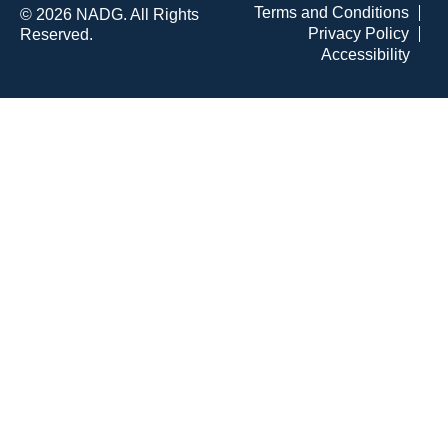
Terms and Conditions
© 2026 NADG. All Rights
Privacy Policy
Reserved.
Accessibility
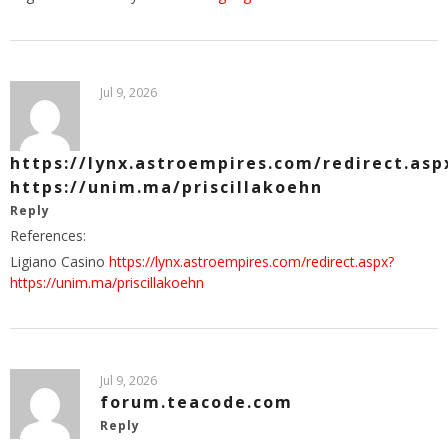
Jul 9, 2026
https://lynx.astroempires.com/redirect.asp
https://unim.ma/priscillakoehn
Reply
References:
Ligiano Casino
https://lynx.astroempires.com/redirect.aspx?
https://unim.ma/priscillakoehn
Jul 9, 2026
forum.teacode.com
Reply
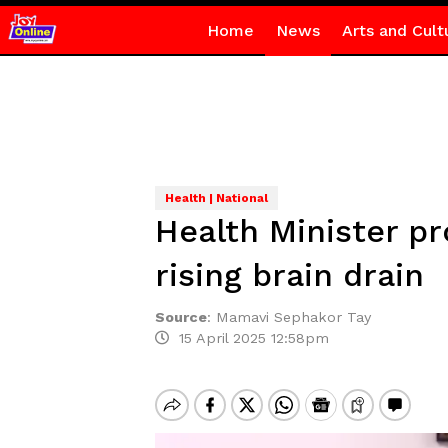
Home
News
Arts and Cult
Health | National
Health Minister p
rising brain drain
Source
:
Mamavi Sephakor Tay
15 April 2025 12:58pm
▬▬▬
### What you should do
Output exactly the lines between the one containing "Health | National" and the final line above, both inclusive.

### Written answer
Health | National
Health Minister p
rising brain drain
Source
:
Mamavi Sephakor Tay
15 April 2025 12:58pm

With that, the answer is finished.